CouchDB and the data warehouse

Pairing CouchDB, as a primary data store, and a data warehouse for ad-hoc queries gives you the best of both worlds.

One of Apache CouchDB’s best use-cases is as a rock-solid, always-on operational datastore. It is built for fault-tolerance, storing multiple copies of your data on separate servers so that a CouchDB cluster can withstand the loss of multiple nodes without loss of service.

Let’s take the example of an online shop that uses CouchDB to store its transactions. At the birth of the business its sales database is empty, but as time progresses and as the business becomes more successful, the database grows to a healthy size — perhaps hundreds of thousands or millions or documents. The management of the company will be asking questions of the database:

  • How many sales did we make this week?
  • What are the top ten products sold?
  • What are the peak times for selling a particular type of product?
  • How successful was our “Halloween” marketing campaign?

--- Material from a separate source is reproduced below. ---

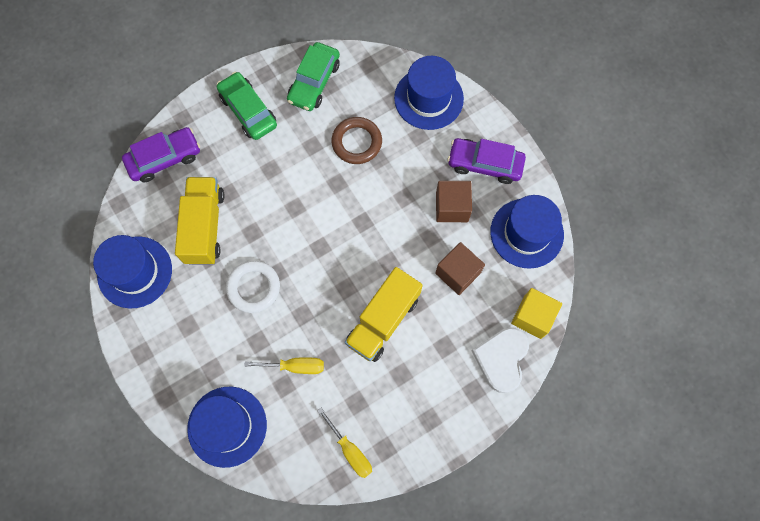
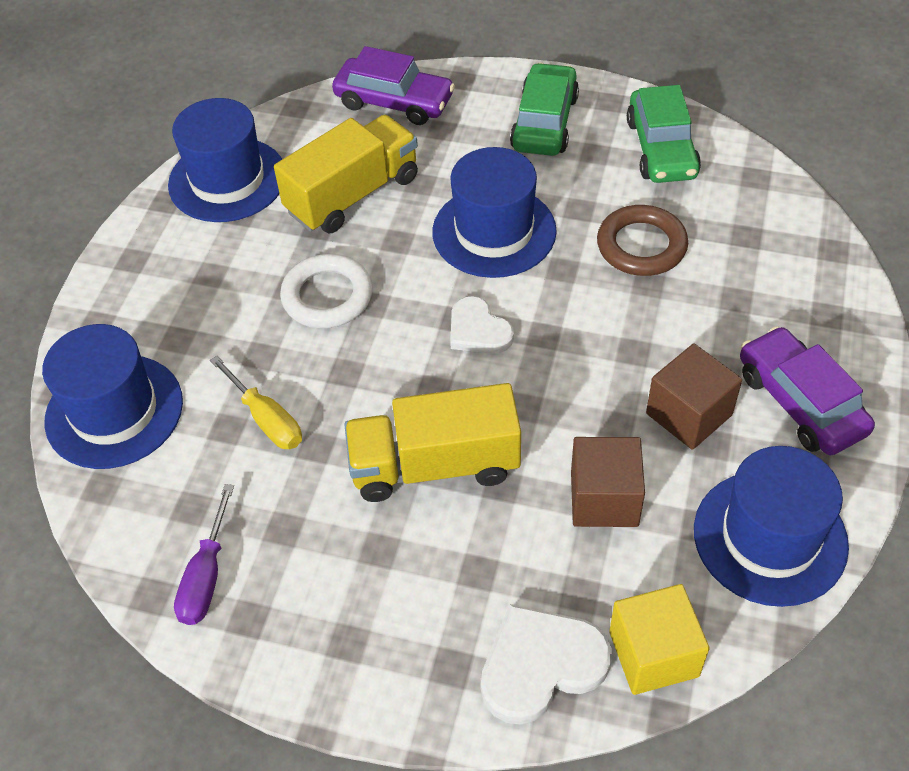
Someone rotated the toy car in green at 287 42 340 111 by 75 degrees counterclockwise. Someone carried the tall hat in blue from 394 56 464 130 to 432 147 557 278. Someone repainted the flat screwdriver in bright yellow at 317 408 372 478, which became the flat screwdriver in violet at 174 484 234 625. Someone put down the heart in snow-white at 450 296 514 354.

Although CouchDB has built-in MapReduce which can provide simple aggregations of data against pre-defined keys (e.g. sales by year/month/day), it will eventually fall short of a business analyst’s expectations when faced with complex, ever changing queries or questions that relate the sales data to other data sets (such as marketing click-through data).

If you need to ask ad-hoc questions of your data without affecting the performance of your operational dataset, then you need a Data Warehouse.

CouchDB is your high-uptime operational data store, and a Data Warehouse is a query engine, which organises its data in a way that optimises for querying rather than uptime or data resilience. If you need to ensure that critical data is stored in multiple locations with a high availability (and a handful of fixed queries) you need CouchDB. If you need to run an ever-changing set of complex queries you also need a Data Warehouse.

The most common scenario is you need both, with CouchDB data being fed to a data warehouse periodically. In this post we’ll look at how we would write some code to copy and transform CouchDB data before writing it to relational database, allowing us to query using Structured Query Language (SQL).

What do the CouchDB documents look like?

In our example, we are storing one document per completed sale:

How an order might be modelled in CouchDB JSON.

Things to note:

  • This document contains everything we need to know about a sale. There may be further supplemental information about the user/product/payment in other databases, but fetching this document gives us enough information to render an “order summary” web page or email. This is good practice in a NoSQL database — in a database without joins, we don’t want to have to make several round-trips to the database to piece together all of the data we need.
  • A document is created when the payment is confirmed.
  • The document maybe updated later to indicate that the order has been dispatched and to back-fill the dispatchCourierRef.
  • The document contains an array of products in the basket field which store one or more line items purchased.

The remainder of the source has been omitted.